Dr. Richard Connell, owner of Connell and Associates Behavioral Health Services, wants to better serve Killeen.

Connell and Associates Behavioral Health Services has made things a little easier for its Killeen area clients.

The Lampasas-based diagnostic and counseling service opened a new office at 3106 S. W.S. Young Drive, suite B, in April.

“I’ve been in practice in Lampasas for about 17 years, and during that time, I’ve provided services to many people who live in the Killeen-Fort Hood area, so I made a decision about six months ago … to better provide services to these folks,” said Dr. Richard Connell, the practice’s owner.

A secondary reason for the expansion was to bring in other providers, Connell said. The move allows for therapy instead of only doing assessments.

“We used to have to refer clients out (for counseling),” Connell said.

The business now has two full-time therapists and a psychologist on staff, with another psychologist on staff soon. Connell and Associates offers evaluations and treatment services for ADHD, autism, post-traumatic stress disorder, depression, anxiety, and other mental and emotional disorders.

Foster children are a particular interest for Connell.

“Working with foster children has made me realize how incredibly resilient children can be and has also caused me to have tremendous respect for those who choose to become foster parents,” he said.

Foster children often have myriad challenges to overcome. “Foster children tend to struggle significantly in school, and have a much higher incidence of mental health difficulties as compared to the general population,” Connell said. “For these reasons, proper assessment is crucial in ensuring that they receive every appropriate form of intervention to help them succeed.”

Connell sees a lot of children on the autism spectrum, and a number of soldiers who struggle with PTSD.

“It’s really tragic to witness the devastating impact these disorders can have on service members and their families, but we also see many of them making substantial improvement through ongoing, intensive therapy,” Connell said.

Convincing service members to seek mental health can be hard, Connell said. But they are community he wants to serve.

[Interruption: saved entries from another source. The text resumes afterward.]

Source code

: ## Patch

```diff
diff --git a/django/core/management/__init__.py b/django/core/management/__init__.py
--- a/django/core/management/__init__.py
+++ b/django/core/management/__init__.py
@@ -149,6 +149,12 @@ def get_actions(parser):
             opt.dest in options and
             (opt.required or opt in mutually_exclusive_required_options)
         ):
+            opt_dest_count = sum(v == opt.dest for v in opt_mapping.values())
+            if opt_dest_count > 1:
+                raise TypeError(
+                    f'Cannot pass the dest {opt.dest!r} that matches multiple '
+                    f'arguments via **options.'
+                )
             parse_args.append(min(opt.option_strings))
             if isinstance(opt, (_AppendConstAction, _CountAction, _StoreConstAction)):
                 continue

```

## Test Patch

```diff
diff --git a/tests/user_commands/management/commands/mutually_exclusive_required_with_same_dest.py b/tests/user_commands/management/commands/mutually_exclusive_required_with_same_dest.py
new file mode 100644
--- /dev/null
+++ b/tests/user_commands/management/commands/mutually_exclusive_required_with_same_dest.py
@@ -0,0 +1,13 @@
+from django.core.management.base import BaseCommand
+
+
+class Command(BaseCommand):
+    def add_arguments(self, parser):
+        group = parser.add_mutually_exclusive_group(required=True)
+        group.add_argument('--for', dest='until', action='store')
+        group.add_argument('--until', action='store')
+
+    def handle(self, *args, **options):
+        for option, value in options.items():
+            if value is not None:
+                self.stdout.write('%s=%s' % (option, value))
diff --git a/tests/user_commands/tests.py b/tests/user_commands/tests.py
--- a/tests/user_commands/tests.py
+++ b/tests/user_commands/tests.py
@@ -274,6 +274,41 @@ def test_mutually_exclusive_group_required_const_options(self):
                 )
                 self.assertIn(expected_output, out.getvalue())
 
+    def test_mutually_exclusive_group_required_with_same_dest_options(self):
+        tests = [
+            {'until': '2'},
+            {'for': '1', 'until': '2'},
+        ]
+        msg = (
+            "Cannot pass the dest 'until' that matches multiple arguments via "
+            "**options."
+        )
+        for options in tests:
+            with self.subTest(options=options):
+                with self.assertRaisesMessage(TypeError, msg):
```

“I think service members are often reluctant to acknowledge experiencing these symptoms out of fear that doing so will jeopardize their career, or for other reasons, and many don’t seek treatment until after they have made the decision to leave military service,” he said.

Expanding to Killeen has been a positive move. “I’m just so happy to be here and to be a part of this community,” he said. “I’m just happy to support (the military) any way I can.”